Autokultur im Kalifornien-Style

Von GUIDO BELLBERG

Neulich sah ich ein paar Folgen der – enttäuschend langweiligen – TV-Umsetzung von „Jay Leno´s Garage“, der Youtube Show des beliebten Ex-Talkshow-Hosts. Dieses neue Format kann ich eher nur empfehlen, falls man unter Schlafstörungen leidet; die Fernsehsendung ist klischeehaft, langweilig und erstaunlich lieblos. Aber, und das ist ein großes aber, man bekommt einen guten Einblick in die fantastisch entspannte Autokultur Kaliforniens.
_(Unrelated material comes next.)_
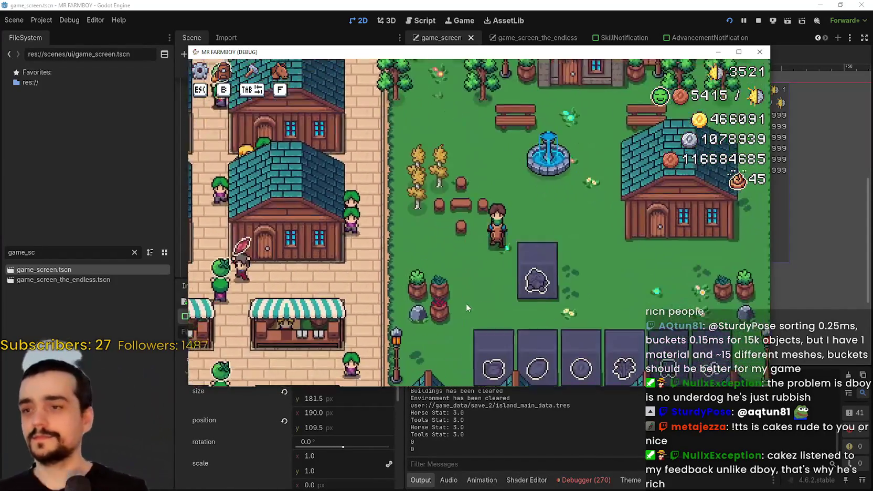
pyautogui.press('s')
Ausgerechnet das politisch korrekteste Bundesland Amerikas, in dem es trotz Sonnenschein von besorgten Schneeflocken nur so wimmelt, könnte uns vielleicht als Vorbild dienen: Low-Rider, Muscle-Cars, alte deutsche Autos, Japaner, Hot-Rods – die Amerikaner lieben ihre Autos, egal, wo sie herkommen oder was sie gekostet haben. Jede noch so kleine Nische wird bedient und im Allgemeinen gilt vielleicht das Motto „Leben und leben lassen“.

 

Viel zu oft fahren wir Deutschen nur, wenn wir müssen, nicht mehr weil wir möchten. Der Verlust der Lebensfreude als Spätfolge der ökologisch-religiösen Konterrevolution der 1980er Jahre hat Spuren in unserer Seele hinterlassen und bei vielen Autoliebhabern zu einem dauerhaft schlechten Gewissen geführt. Dabei sind Umweltdiskussionen meist komplexer als es uns unsere Politiker, besonders auf der linken Seite, einreden wollen. Und überhaupt: Wieso sollten wir uns von jemanden, der fast wöchentlich  mit dem Flugzeug nach Brüssel pendelt etwas über Schadstoffe erzählen lassen? Fährt, zum Beispiel, Claudia Roth etwa seit Jahren mit dem Fahrrad in ihre türkische Ferienvilla?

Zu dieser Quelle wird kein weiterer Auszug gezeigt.